Ex-Red warriors live life as ‘marked men’
Ellen Carandang lives a life in constant fear and there is no getting used to it.
Her anxiety level skyrocketed when communist guerrillas abducted and killed Mayor Dario Otaza of Loreto, Agusan del Sur province, a rebel-turned-peace advocate, and his son Daryl last month. Their bodies were found in a village in Butuan City.
“I’m afraid. Most rebel returnees are also in fear when we heard the news of the killings,” Carandang, who once roamed the hills and forests of Southern Tagalog as a New People’s Army (NPA) fighter, told the Inquirer.
Carandang, along with 42 other purported health workers, was captured by policemen and Army soldiers in a controversial raid in Morong, Rizal province, on Feb. 6, 2010. They were accused of being NPA members undergoing training for bomb-making and were later dubbed “Morong 43” by media.
President Aquino has ordered the charges against them withdrawn. They were freed before Christmas that year, but Carandang and four others chose to remain with their military captors.
“Once an NPA leaves the movement then cooperate with the government and the military, he or she will be a target for liquidation regardless of the passage of time,” Carandang, 36, said in an interview arranged by Lt. Col. Randolf Cabangbang, spokesperson of the Army’s 2nd Infantry Division based in Camp Capinpin in Tanay, Rizal.
“That’s the scary reality that we’re facing every day,” she said.
The woman now stays in Capinpin with her five children and tends a sari-sari store as a livelihood project. Though she and her family feel secure inside the military camp, she lives the reality that she is markado (marked for liquidation) by her former comrades.
“I want to give my children quiet and peaceful lives. But the rest of my comrades went back and rejoined the movement,” said Carandang, who joined the NPA in 2009 as a member of its armed propaganda unit operating in Quezon province. Her former husband is still with the rebel movement.
The circumstance behind the murders of Otaza and son and the manner of the killings bore marks of an NPA assassination, Carandang said. “He left the movement and cooperated with the military against the NPA, he is really a target,” she said.
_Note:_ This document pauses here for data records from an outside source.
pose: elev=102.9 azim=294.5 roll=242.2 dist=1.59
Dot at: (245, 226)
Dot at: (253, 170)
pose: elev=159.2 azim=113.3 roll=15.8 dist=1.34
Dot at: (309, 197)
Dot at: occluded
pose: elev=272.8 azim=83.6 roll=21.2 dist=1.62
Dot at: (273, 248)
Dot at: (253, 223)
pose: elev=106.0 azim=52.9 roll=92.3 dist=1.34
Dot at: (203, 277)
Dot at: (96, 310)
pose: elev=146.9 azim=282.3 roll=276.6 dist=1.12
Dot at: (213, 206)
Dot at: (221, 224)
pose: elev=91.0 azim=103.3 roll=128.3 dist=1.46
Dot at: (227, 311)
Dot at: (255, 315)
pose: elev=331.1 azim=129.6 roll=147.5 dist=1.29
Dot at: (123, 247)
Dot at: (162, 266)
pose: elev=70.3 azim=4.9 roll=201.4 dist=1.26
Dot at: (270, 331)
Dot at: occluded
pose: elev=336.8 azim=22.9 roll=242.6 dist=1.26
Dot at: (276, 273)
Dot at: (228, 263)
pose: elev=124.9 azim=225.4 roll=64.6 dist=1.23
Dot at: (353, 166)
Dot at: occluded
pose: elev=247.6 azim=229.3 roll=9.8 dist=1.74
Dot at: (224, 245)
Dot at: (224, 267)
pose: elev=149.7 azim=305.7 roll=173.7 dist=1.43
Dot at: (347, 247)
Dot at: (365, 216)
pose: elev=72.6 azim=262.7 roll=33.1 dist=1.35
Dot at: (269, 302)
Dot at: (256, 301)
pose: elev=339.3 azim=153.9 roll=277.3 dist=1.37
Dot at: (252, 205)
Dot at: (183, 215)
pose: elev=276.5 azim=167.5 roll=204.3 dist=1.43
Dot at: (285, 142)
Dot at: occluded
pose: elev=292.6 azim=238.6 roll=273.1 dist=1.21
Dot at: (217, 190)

Otaza and his son were abducted by men wearing shirts with the letters “NBI” and pretending to be agents of the National Bureau of Investigation on a mission to arrest the mayor. The next day, they were found dead in a mountainous area. Their hog-tied bodies were riddled with bullets.
Otaza, a rebel returnee and later became mayor of Loreto, became an outspoken critic of the NPA. He helped convince fellow indigenous people who joined the rebels to surrender to the government.
She urged all rebel returnees to always observe safety measures in all their movements. “The NPA would just let time pass but they will eventually return and kill us,” she said.
Aside from those staying inside Camp Capinpin, she said other former rebels had chosen to remain with the military in different parts of Southern Tagalog.
Cabangbang, the veteran spokesperson of Mindanao-based military commands before his current assignment in Camp Capinpin, said the executions of Otaza and his son signified one message—that candidates for the May 2016 elections all over the country should be ready to pay the NPA the so-called “permit to campaign” (PTC) fees should they want to campaign unharmed in rebel-controlled areas.
He noted that the victims and the manner of killings had attracted media attention nationwide.
“That’s the intention of the NPA killers—to gain widest attention to bring the message across. That they are still a force to reckon with and capable to inflict violence against anyone, particularly politicians, who will not give in to their demands,” Cabangbang said in a phone interview.
Candidates should not hesitate to ask for government protection during their campaign sorties, he said.
Last month, five suspected rebels were killed in an encounter with government troops in Nasugbu, Batangas province. According to the military, they belonged to an NPA unit from Mindoro island which moved to Batangas to start preparations for collecting PTC fees.
Three days later, the guerrillas retaliated and killed two Army soldiers in an ambush in Calaca town, also in Batangas.
Lt. Gen. Ricardo Visaya, commander of the Armed Forces Southern Luzon Command (Solcom), said the military would deploy more soldiers to Batangas to stop the insurgents from regaining their base and to maintain peace and order.
Visaya said Solcom was also ready to provide security to candidates against harassment and extortion by NPA rebels. He advised them not to give in to rebel demands for PTC fees. Delfin T. Mallari Jr.